→ What this task involves
Reproduce every line of the records below verbatim, keeping each character, space, and line break unchanged.

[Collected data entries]
....
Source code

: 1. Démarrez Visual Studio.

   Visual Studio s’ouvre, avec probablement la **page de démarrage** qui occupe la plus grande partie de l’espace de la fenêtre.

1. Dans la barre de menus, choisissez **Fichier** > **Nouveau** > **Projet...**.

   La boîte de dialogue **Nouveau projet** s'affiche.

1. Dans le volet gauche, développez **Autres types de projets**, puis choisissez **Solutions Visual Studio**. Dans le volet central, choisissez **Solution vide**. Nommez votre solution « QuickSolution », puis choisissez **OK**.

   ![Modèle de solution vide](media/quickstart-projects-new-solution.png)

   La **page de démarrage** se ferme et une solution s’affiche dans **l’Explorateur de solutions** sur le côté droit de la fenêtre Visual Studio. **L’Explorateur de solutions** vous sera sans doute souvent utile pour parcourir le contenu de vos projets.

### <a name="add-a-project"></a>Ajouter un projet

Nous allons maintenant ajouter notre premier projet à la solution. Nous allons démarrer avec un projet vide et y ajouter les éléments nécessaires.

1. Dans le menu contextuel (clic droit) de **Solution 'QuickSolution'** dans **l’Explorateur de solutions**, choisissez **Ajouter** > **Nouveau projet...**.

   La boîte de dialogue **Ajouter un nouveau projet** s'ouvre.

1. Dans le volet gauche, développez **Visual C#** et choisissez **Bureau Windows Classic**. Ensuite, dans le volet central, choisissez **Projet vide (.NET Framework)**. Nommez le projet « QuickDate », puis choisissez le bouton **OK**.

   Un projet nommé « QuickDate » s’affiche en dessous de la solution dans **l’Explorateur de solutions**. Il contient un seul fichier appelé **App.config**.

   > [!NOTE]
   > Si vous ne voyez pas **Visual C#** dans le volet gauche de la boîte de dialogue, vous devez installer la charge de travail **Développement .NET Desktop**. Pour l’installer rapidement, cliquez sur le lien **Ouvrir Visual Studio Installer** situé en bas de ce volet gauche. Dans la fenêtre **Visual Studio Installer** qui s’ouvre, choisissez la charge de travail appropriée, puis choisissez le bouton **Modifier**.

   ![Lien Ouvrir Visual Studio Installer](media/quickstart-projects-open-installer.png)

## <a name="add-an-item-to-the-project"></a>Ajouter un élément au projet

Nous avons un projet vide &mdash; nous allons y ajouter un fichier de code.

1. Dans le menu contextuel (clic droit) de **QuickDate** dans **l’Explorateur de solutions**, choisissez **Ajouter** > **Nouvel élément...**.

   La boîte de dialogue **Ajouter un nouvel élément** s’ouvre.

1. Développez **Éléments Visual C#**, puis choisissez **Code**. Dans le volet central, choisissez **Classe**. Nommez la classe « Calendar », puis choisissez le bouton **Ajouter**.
....
→ Problem solution
Source code

: 1. Démarrez Visual Studio.

   Visual Studio s’ouvre, avec probablement la **page de démarrage** qui occupe la plus grande partie de l’espace de la fenêtre.

1. Dans la barre de menus, choisissez **Fichier** > **Nouveau** > **Projet...**.

   La boîte de dialogue **Nouveau projet** s'affiche.

1. Dans le volet gauche, développez **Autres types de projets**, puis choisissez **Solutions Visual Studio**. Dans le volet central, choisissez **Solution vide**. Nommez votre solution « QuickSolution », puis choisissez **OK**.

   ![Modèle de solution vide](media/quickstart-projects-new-solution.png)

   La **page de démarrage** se ferme et une solution s’affiche dans **l’Explorateur de solutions** sur le côté droit de la fenêtre Visual Studio. **L’Explorateur de solutions** vous sera sans doute souvent utile pour parcourir le contenu de vos projets.

### <a name="add-a-project"></a>Ajouter un projet

Nous allons maintenant ajouter notre premier projet à la solution. Nous allons démarrer avec un projet vide et y ajouter les éléments nécessaires.

1. Dans le menu contextuel (clic droit) de **Solution 'QuickSolution'** dans **l’Explorateur de solutions**, choisissez **Ajouter** > **Nouveau projet...**.

   La boîte de dialogue **Ajouter un nouveau projet** s'ouvre.

1. Dans le volet gauche, développez **Visual C#** et choisissez **Bureau Windows Classic**. Ensuite, dans le volet central, choisissez **Projet vide (.NET Framework)**. Nommez le projet « QuickDate », puis choisissez le bouton **OK**.

   Un projet nommé « QuickDate » s’affiche en dessous de la solution dans **l’Explorateur de solutions**. Il contient un seul fichier appelé **App.config**.

   > [!NOTE]
   > Si vous ne voyez pas **Visual C#** dans le volet gauche de la boîte de dialogue, vous devez installer la charge de travail **Développement .NET Desktop**. Pour l’installer rapidement, cliquez sur le lien **Ouvrir Visual Studio Installer** situé en bas de ce volet gauche. Dans la fenêtre **Visual Studio Installer** qui s’ouvre, choisissez la charge de travail appropriée, puis choisissez le bouton **Modifier**.

   ![Lien Ouvrir Visual Studio Installer](media/quickstart-projects-open-installer.png)

## <a name="add-an-item-to-the-project"></a>Ajouter un élément au projet

Nous avons un projet vide &mdash; nous allons y ajouter un fichier de code.

1. Dans le menu contextuel (clic droit) de **QuickDate** dans **l’Explorateur de solutions**, choisissez **Ajouter** > **Nouvel élément...**.

   La boîte de dialogue **Ajouter un nouvel élément** s’ouvre.

1. Développez **Éléments Visual C#**, puis choisissez **Code**. Dans le volet central, choisissez **Classe**. Nommez la classe « Calendar », puis choisissez le bouton **Ajouter**.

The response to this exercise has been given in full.